We believe in family time, exercise and playing and exploring, and reading for fun. That's what kids need to succeed in the future. Come high school, you can all stress about the homework. :) Our 2nd grade teacher gives almost nothing out, by the way.

It doesn't take balancing like a yoga master. I too have 3 times a week Zumba (love it), and my kids are in lots of sport-type stuff for exercise weekends and the week. We do NOT stress about homework for young children.

R.X.

answers from Houston on

I do not know why teachers load homework. Homework should take 15 mi jets and be a review of the objective of the day. Tell that to the teacher.

L.A.

answers from Austin on

Sounds like our daughters homework at that time, but she was a young 7 year old in second grade.

Our schedule was come home, have a snack maybe a little down time and then homework. I let her pick what homework item she wanted to start with.

I did not sit with her, instead, I was "around" if she needed assistance.

We also went over the words the first day. The ones she could already spell, we did not concentrate on them. Sometimes, I would have her call out the words to me and I would make spelling mistakes, when she "graded them" she was supposed to find my mistakes. Red Pen and all!

The reading was not a problem for us, our daughter read way over an hour every night.

Projects we discussed and then she contemplated how SHE wanted to work on them and what she would need from me. (Supplies, Hot glue gun.. etc) And sometimes, she just wanted me to sit with her, so I would work on "my homework".

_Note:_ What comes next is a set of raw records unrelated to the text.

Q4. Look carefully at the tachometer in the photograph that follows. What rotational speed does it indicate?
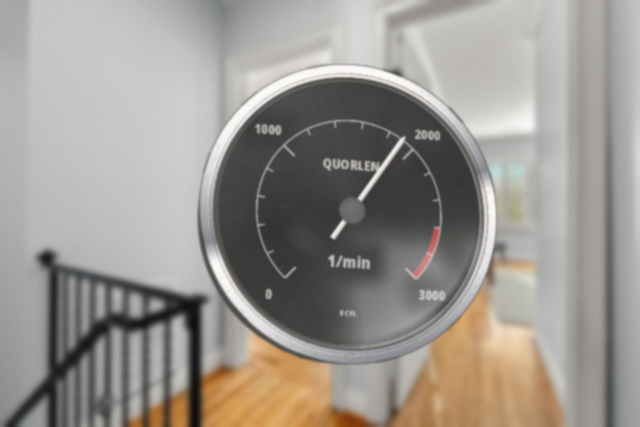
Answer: 1900 rpm
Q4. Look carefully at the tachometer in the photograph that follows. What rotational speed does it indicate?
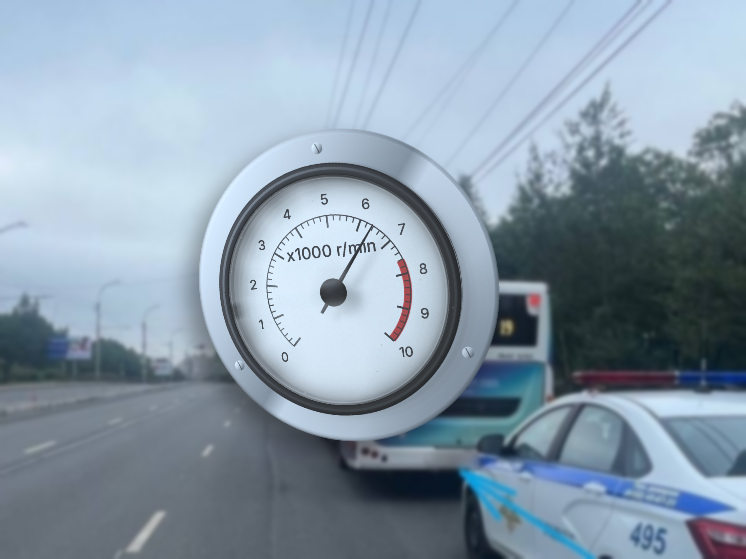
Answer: 6400 rpm
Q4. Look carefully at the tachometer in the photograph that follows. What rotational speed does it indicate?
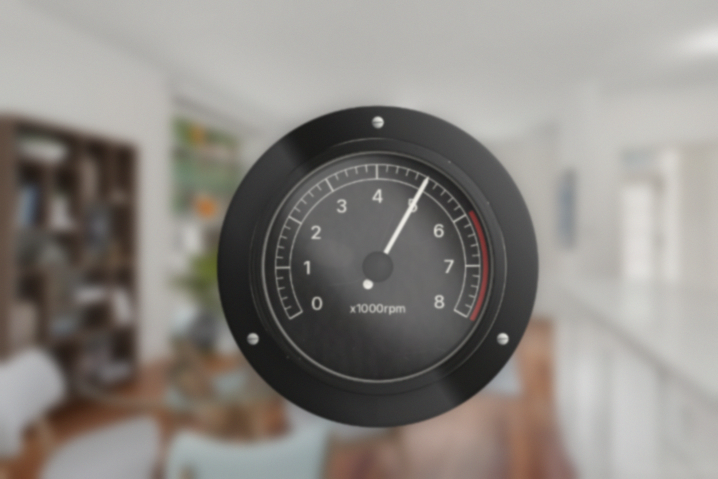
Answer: 5000 rpm
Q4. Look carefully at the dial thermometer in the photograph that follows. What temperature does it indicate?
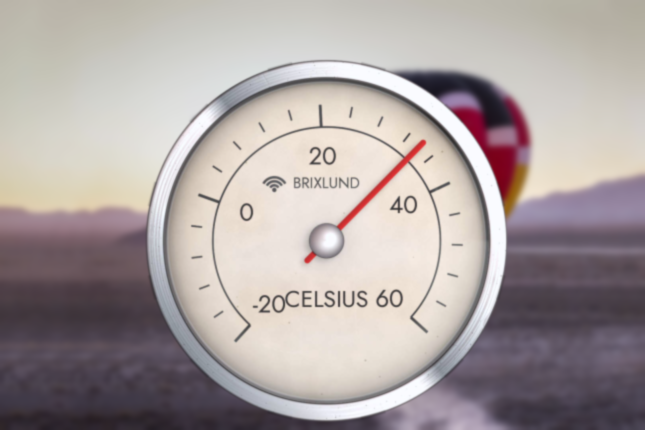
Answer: 34 °C
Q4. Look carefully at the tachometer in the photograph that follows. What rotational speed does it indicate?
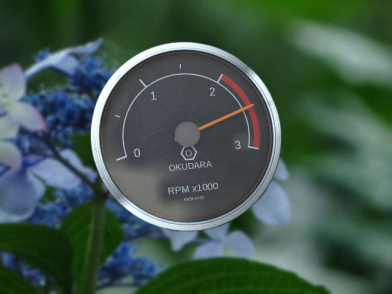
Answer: 2500 rpm
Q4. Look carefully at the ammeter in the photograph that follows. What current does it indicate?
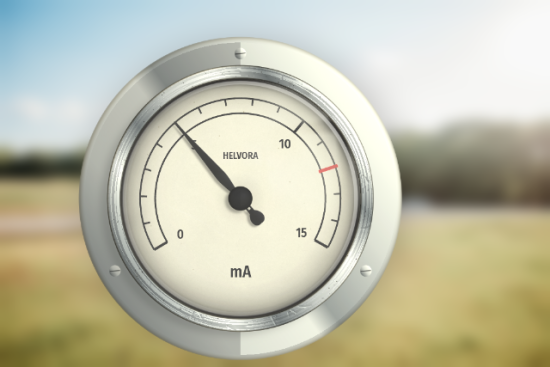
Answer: 5 mA
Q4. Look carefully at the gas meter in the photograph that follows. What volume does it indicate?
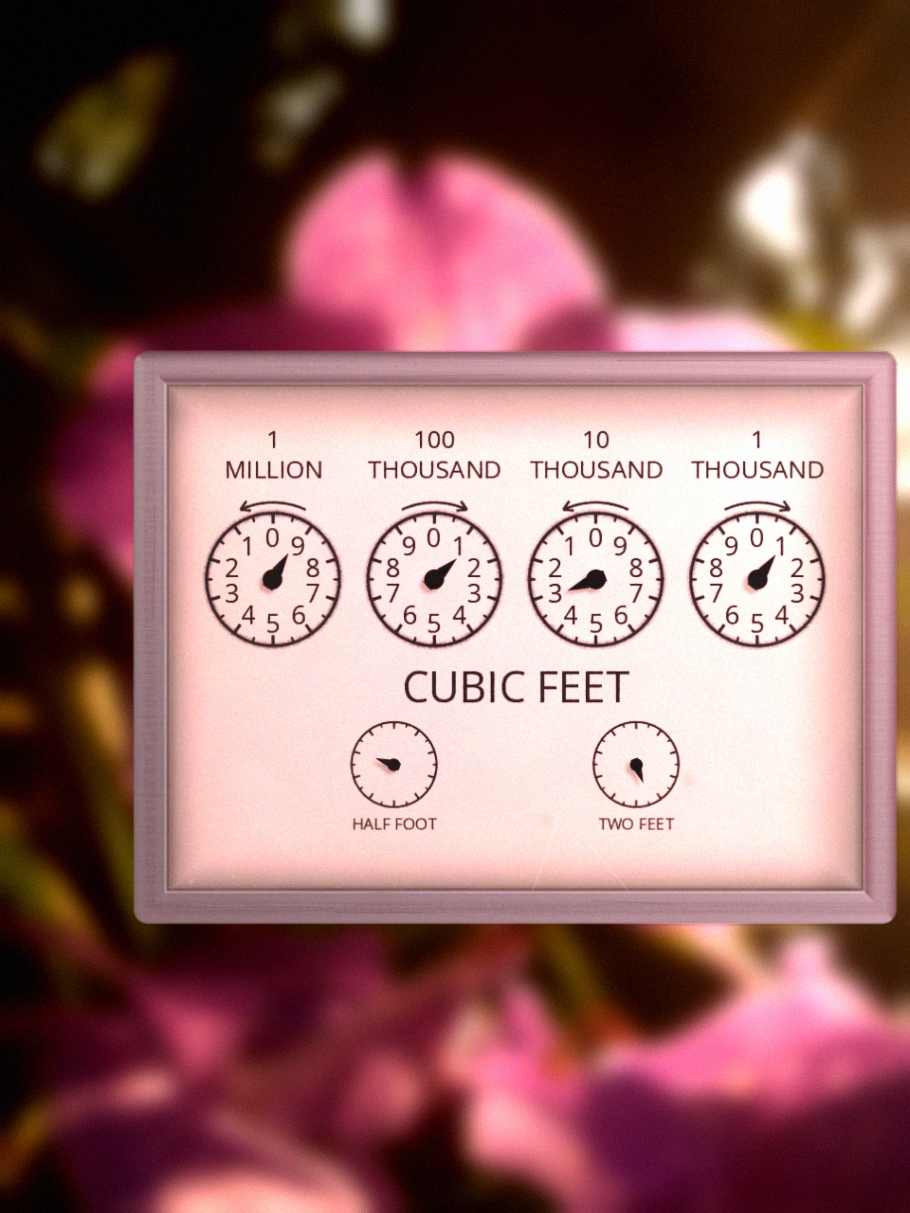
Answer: 913100 ft³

She knew that homework was her priority each night and she liked getting it over with.

My husband liked also "working" with her on homework, when she was stumped on a concept or needed some creative ideas.

She got faster and faster as the school year went on.

Wait till 3rd grade. the focus is not so much learning to read, or learning to spell, but instead the comprehension part.. This what they will be tested on from then on.

The secret to these tests, is to teach your child to read the questions first, then read the content, they can then highlight the answers in the text.